Software Development Quality Assurance in AX

It's been over a year and a half since my last post, but I'm turning the ship towards a new course: Software Quality. During the hiatus, I've been working on multiple projects simultaneously which has taken me away from the day-to-day habits I used to engage like blogging on AX. My workload increased due to attrition and the economic situations not allowing those individuals to be replaced.

As can be surmised, the more work I take on the more my quality has dipped. This is not as a result of my work ethic but rather the need to compact three full-time equivalents' jobs into a single full-time equivalent's day plus a few hours. Although the quality issues have been extremely minor and have resulted in no downtime, I still feel that zero quality issues are needed in all circumstances.

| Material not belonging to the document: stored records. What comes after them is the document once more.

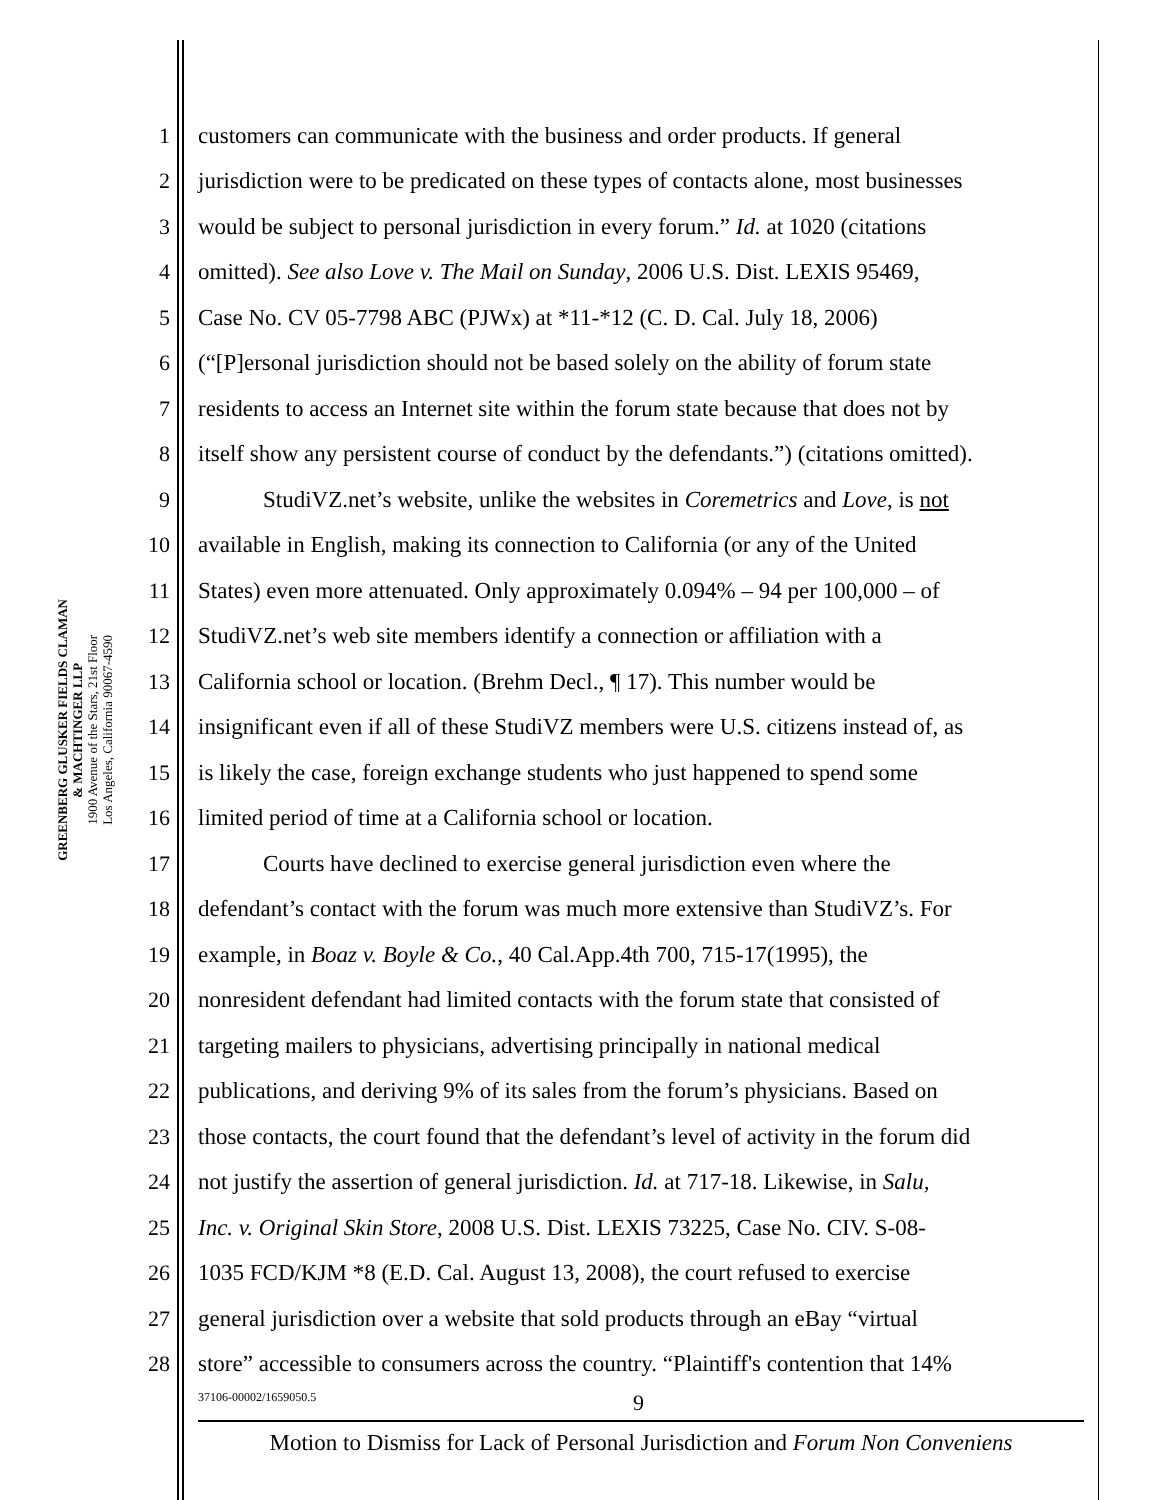GREENBERG GLUSKER FIELDS CLAMAN
& MACHTINGER LLP
1900 Avenue of the Stars, 21st Floor
Los Angeles, California 90067-4590
1 customers can communicate with the business and order products. If general
2 jurisdiction were to be predicated on these types of contacts alone, most businesses
3 would be subject to personal jurisdiction in every forum.” Id. at 1020 (citations
4 omitted). See also Love v. The Mail on Sunday, 2006 U.S. Dist. LEXIS 95469,
5 Case No. CV 05-7798 ABC (PJWx) at *11-*12 (C. D. Cal. July 18, 2006)
6 (“[P]ersonal jurisdiction should not be based solely on the ability of forum state
7 residents to access an Internet site within the forum state because that does not by
8 itself show any persistent course of conduct by the defendants.”) (citations omitted).
9 StudiVZ.net’s website, unlike the websites in Coremetrics and Love, is not
10 available in English, making its connection to California (or any of the United
11 States) even more attenuated. Only approximately 0.094% – 94 per 100,000 – of
12 StudiVZ.net’s web site members identify a connection or affiliation with a
13 California school or location. (Brehm Decl., ¶ 17). This number would be
14 insignificant even if all of these StudiVZ members were U.S. citizens instead of, as
15 is likely the case, foreign exchange students who just happened to spend some
16 limited period of time at a California school or location.
17 Courts have declined to exercise general jurisdiction even where the
18 defendant’s contact with the forum was much more extensive than StudiVZ’s. For
19 example, in Boaz v. Boyle & Co., 40 Cal.App.4th 700, 715-17(1995), the
20 nonresident defendant had limited contacts with the forum state that consisted of
21 targeting mailers to physicians, advertising principally in national medical
22 publications, and deriving 9% of its sales from the forum’s physicians. Based on
23 those contacts, the court found that the defendant’s level of activity in the forum did
24 not justify the assertion of general jurisdiction. Id. at 717-18. Likewise, in Salu,
25 Inc. v. Original Skin Store, 2008 U.S. Dist. LEXIS 73225, Case No. CIV. S-08-
26 1035 FCD/KJM *8 (E.D. Cal. August 13, 2008), the court refused to exercise
27 general jurisdiction over a website that sold products through an eBay “virtual
28 store” accessible to consumers across the country. “Plaintiff's contention that 14%
37106-00002/1659050.5 9
Motion to Dismiss for Lack of Personal Jurisdiction and Forum Non Conveniens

To illustrate the dynamic nature of the position I have grown into (and many other Dynamics AX developers are facing), in the short time since I started writing this entry this morning, I have already had the following requests:
  • Researching a Windows 7 64-bit driver for a USB WiMax adapter
  • Reset an AD password
  • Clear out space on a linux server drive that had become full
  • Get the application back up and running that failed on the linux server as a result of the out of disk space issue
  • Have our corporate nagios administrator setup an alert to ensure we are notified when the drive becomes 80% full

As you know, AX development is the majority of my job, but as you can see, systems administrator is now a part-time position for me.

With all that being said, the subject of this blog is changing to focus on helping the small-shop AX developer, who has other duties besides development, move towards having a very low error injection rate into the AX code they deploy.